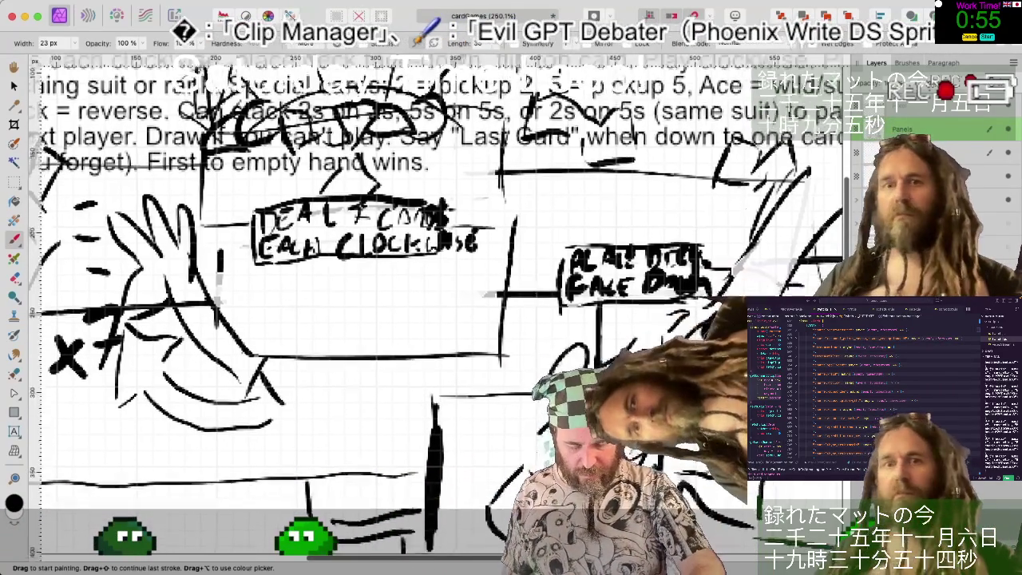
scroll(439, 303, "down", 3)
scroll(439, 303, "down", 2)
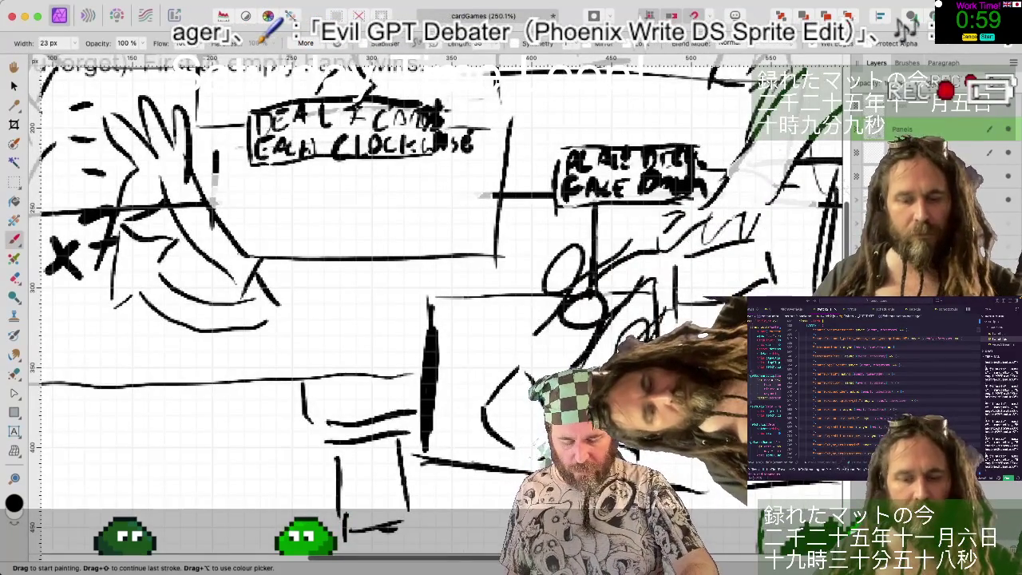
scroll(439, 303, "down", 5)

· · ·

§ WHAT YOU SHOULD DO
Repeat the material above precisely as it appears, omitting the images it contains.

§ SOLUTION BELOW
scroll(439, 303, "down", 3)
scroll(439, 303, "down", 2)
scroll(439, 303, "down", 5)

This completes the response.